May 13, 2014, Tuesday, 13:57 GMT | 09:57 EST | 17:27 IST | 19:57 SGT
Contributed by Angel Broking

HDFC standalone earnings performance for 4QFY2014 came on expected lines. However earnings adjusted for dividends and sale of investments grew at a slower pace of 9.9% yoy. Advances growth slowed down to 15.9% yoy ( as compared to ~20% and above for last few quarters) aided by healthy individual advances growth at 19.7% yoy (26% yoy after adding back loans sold in last 12 months). Asset quality witnessed stability with Gross NPA at 0.69%. Overall company reported standalone earnings growth of 10.8% yoy at Rs.1,723cr.
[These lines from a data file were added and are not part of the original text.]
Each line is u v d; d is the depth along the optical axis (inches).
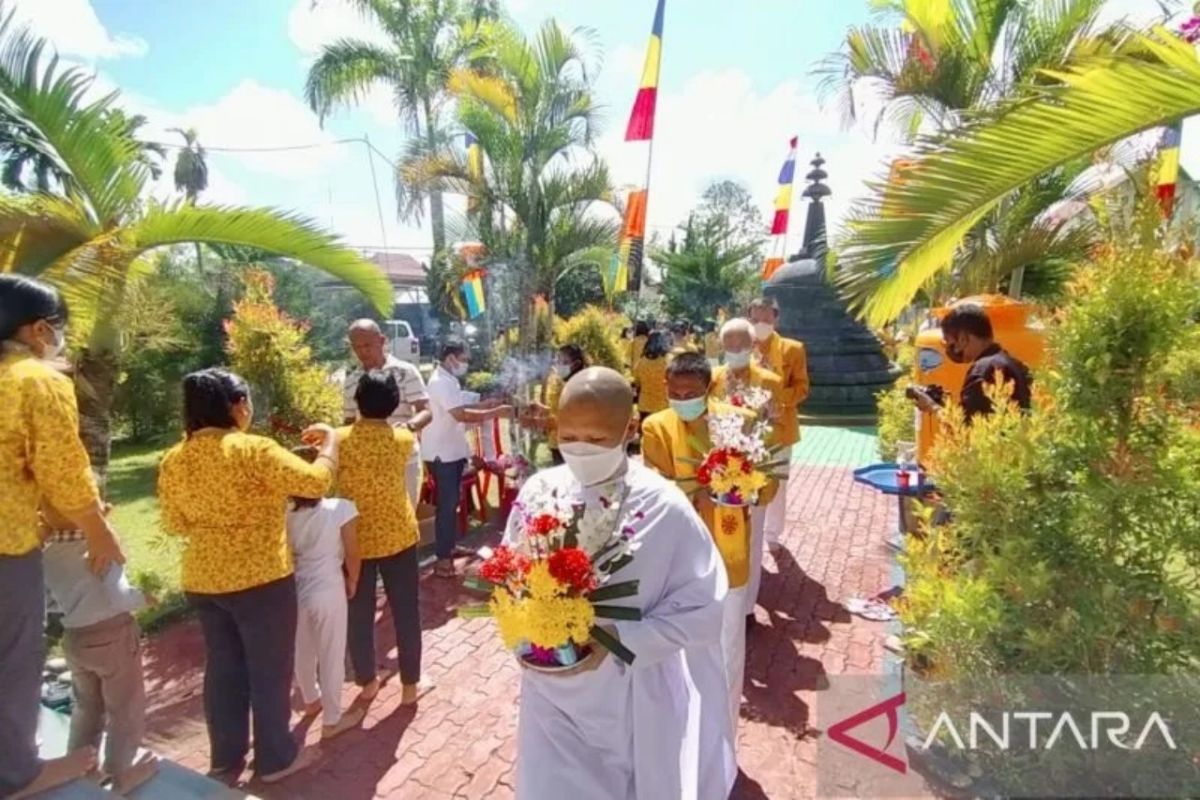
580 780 73.0
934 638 112.9
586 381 73.8
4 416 85.3
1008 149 112.0
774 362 213.0
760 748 127.4
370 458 136.9
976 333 154.4
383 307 257.6
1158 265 101.4
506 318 416.5
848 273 127.6
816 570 213.9
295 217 213.9
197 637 182.7
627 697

Loan book growth lower; Asset quality remains healthy: For 4QFY2014, HDFC’s loan book grew by a moderate 15.9% yoy, with loans to the individual segment growing by 26% yoy after adding back sold loans (growth of 19.7% yoy excluding sold back loans). HDFC has been incrementally growing its individual loan book, much faster than its corporate loan book, over the past few quarters. During the quarter, incremental growth in the loan book (including loans sold) came majorly through growth in individual loans, which now constitute almost 68% of the total loan book. The spreads increased to 2.29% for FY2014 as compared to 2.25% for 9MFY2014, while the reported NIM came in at 4.1% for FY2014 as compared to 4.0% for 9MFY2014. During 4QFY2014, the asset quality continued to remain strong for the company, as its gross NPA ratio came in lower at 0.69%, as
compared to 0.77% in 3QFY2014 and 0.79% in 2QFY2014. The company continues to maintain a 100% PCR. Going ahead, NIMs are likely to face modest pressures on back of higher incremental lending to individuals (individual loans have lower spreads compared to non-individual loans). However, with expectations of loan book growth at a CAGR of 19.0% over FY2014-16E, the earnings of the company are expected to grow at 16.1% CAGR over the same period.

Outlook and valuation: Overall, we expect HDFC to post a healthy PAT CAGR of 16.1% over FY2014–16E. The stock has gained in the recent rally and currently, HDFC’s core business (after adjusting Rs.283/share towards the value of its subsidiaries) trades at 3.8x FY2016E ABV, which in our view, offers limited scope for upside here on. Hence, we maintain our Neutral rating on the stock.